» **Prompt**: Report each line in the records below that contains the string "التي", copying every such line in full. Case matters.

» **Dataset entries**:
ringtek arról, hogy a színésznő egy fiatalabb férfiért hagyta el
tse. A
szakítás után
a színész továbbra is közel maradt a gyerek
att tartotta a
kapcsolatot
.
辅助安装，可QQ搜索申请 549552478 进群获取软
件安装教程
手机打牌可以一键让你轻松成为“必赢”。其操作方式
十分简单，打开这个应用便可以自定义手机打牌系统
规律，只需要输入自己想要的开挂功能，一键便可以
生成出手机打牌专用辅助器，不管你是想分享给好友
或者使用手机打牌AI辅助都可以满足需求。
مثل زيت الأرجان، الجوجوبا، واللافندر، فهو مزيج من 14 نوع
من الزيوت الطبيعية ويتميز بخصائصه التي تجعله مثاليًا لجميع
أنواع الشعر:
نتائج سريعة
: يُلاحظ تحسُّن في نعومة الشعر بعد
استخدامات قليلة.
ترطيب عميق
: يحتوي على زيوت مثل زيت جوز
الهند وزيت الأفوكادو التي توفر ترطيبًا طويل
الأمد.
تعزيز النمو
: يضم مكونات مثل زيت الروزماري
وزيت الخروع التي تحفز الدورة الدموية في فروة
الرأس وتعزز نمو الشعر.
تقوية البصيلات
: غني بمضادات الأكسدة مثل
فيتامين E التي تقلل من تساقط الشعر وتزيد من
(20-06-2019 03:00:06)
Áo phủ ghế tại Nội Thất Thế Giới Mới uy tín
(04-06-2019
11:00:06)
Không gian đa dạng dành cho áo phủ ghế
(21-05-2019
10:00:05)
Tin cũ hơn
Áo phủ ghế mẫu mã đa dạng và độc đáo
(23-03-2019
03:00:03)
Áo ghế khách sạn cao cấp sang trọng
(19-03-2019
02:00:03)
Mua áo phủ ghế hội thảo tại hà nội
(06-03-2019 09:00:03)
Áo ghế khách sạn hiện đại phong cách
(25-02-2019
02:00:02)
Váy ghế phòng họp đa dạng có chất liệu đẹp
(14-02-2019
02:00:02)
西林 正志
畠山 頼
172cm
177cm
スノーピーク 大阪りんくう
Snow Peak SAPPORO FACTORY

» **Task result**:
من الزيوت الطبيعية ويتميز بخصائصه التي تجعله مثاليًا لجميع
الهند وزيت الأفوكادو التي توفر ترطيبًا طويل
وزيت الخروع التي تحفز الدورة الدموية في فروة
فيتامين E التي تقلل من تساقط الشعر وتزيد من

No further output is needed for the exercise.